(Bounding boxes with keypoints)

########################################

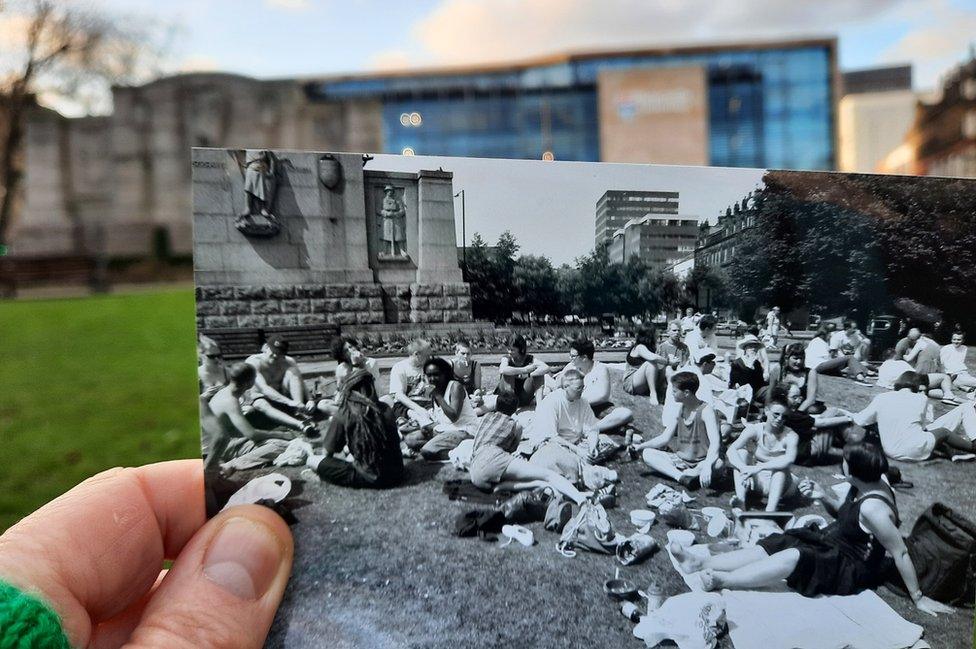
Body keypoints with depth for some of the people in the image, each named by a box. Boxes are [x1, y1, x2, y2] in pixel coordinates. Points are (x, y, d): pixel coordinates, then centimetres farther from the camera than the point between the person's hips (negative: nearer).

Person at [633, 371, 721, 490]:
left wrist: (707, 466, -42)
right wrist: (640, 446, -3)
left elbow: (715, 442, -28)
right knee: (647, 453, -13)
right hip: (680, 460, 6)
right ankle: (681, 477, -30)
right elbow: (665, 438, 7)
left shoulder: (705, 410, -15)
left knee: (718, 463, -37)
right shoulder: (680, 409, 3)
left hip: (701, 462, -6)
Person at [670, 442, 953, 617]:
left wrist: (918, 598, -20)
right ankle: (701, 563, -16)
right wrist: (824, 496, -4)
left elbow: (900, 552, -25)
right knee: (773, 545, -7)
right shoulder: (865, 484, -2)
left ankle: (722, 580, -32)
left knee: (793, 558, -30)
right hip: (832, 543, 9)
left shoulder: (873, 507, -30)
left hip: (850, 568, -8)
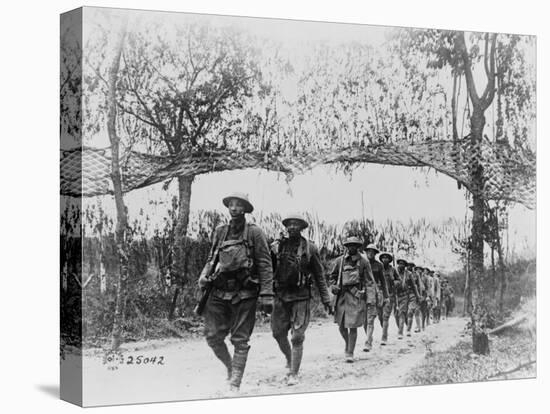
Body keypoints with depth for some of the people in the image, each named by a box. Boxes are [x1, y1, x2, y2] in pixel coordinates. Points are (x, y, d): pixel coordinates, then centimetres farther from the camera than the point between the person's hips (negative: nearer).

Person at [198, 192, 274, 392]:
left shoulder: (254, 233, -2)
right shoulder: (220, 232, 11)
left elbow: (265, 265, -4)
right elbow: (211, 258, 21)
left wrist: (266, 295, -11)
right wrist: (204, 275, 0)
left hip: (244, 294, -4)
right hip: (219, 292, 4)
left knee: (240, 340, 0)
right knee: (213, 336, 2)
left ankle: (235, 383, 4)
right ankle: (230, 366, 27)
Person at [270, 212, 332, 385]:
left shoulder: (309, 248, 0)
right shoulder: (277, 246, 3)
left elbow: (319, 275, 4)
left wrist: (326, 300, 2)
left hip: (301, 297, -2)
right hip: (280, 295, 2)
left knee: (297, 337, -4)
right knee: (278, 333, 6)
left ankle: (293, 373, 4)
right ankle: (289, 359, 33)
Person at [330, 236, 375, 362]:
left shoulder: (363, 262, 2)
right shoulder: (339, 261, 6)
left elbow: (369, 281, 1)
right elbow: (332, 276, 17)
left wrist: (371, 298, -8)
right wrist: (333, 286, -4)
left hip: (356, 296, -2)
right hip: (341, 295, 2)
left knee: (352, 326, -5)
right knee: (341, 326, 6)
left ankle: (350, 353, 5)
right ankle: (348, 344, 34)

########################################

Assigned task —
The pictures stay out of the copy. Set down the entries above precisely.

Solution to the problem —
Body keypoints with depth for some of the people in the image, each named by a box. Boxes are [x1, y1, x2, y2] in pixel coordinates. Points are (x, y, d): pixel coordinates, then centimetres farther from the camera than the point between the person's hips (negative: nearer).

Person at [633, 371, 721, 490]:
left wrist: (707, 466, -42)
right wrist: (640, 446, -3)
left elbow: (715, 442, -28)
right knee: (647, 453, -13)
right hip: (680, 460, 6)
right ankle: (681, 477, -30)
right elbow: (665, 438, 7)
left shoulder: (705, 410, -15)
left knee: (718, 463, -37)
right shoulder: (680, 409, 3)
left hip: (701, 462, -6)
Person at [670, 442, 953, 617]:
left wrist: (918, 598, -20)
right ankle: (701, 563, -16)
right wrist: (824, 496, -4)
left elbow: (900, 552, -25)
right knee: (773, 545, -7)
right shoulder: (865, 484, -2)
left ankle: (722, 580, -32)
left knee: (793, 558, -30)
right hip: (832, 543, 9)
left shoulder: (873, 507, -30)
left hip: (850, 568, -8)
Body keypoints with depth for some of the people in the image, each named by a box. Boxes are [x1, y1, x2, y2] in pixel coordinates. Points are (x, y, d): pixel coordinates, then centimetres farther from the camera than the point between the person's hips (negative: nearer).

Person at [198, 192, 274, 392]:
left shoulder: (254, 233, -2)
right shoulder: (220, 232, 11)
left elbow: (265, 265, -4)
right elbow: (211, 258, 21)
left wrist: (266, 295, -11)
right wrist: (204, 275, 0)
left hip: (244, 294, -4)
right hip: (219, 292, 4)
left knee: (240, 340, 0)
right knee: (213, 336, 2)
left ankle: (235, 383, 4)
right ankle: (230, 366, 27)
Person at [270, 212, 332, 385]:
left shoulder: (309, 248, 0)
right shoulder: (277, 246, 3)
left elbow: (319, 275, 4)
left wrist: (326, 300, 2)
left hip: (301, 297, -2)
right hip: (280, 295, 2)
left knee: (297, 337, -4)
right knee: (278, 333, 6)
left ankle: (293, 373, 4)
right ankle: (289, 359, 33)
Person at [330, 236, 375, 362]:
left shoulder: (363, 262, 2)
right shoulder: (339, 261, 6)
left elbow: (369, 281, 1)
right elbow: (332, 276, 17)
left wrist: (371, 298, -8)
right wrist: (333, 286, -4)
left hip: (356, 296, -2)
right hip: (341, 295, 2)
left knee: (352, 326, -5)
right knee: (341, 326, 6)
left ankle: (350, 353, 5)
right ankle: (348, 344, 34)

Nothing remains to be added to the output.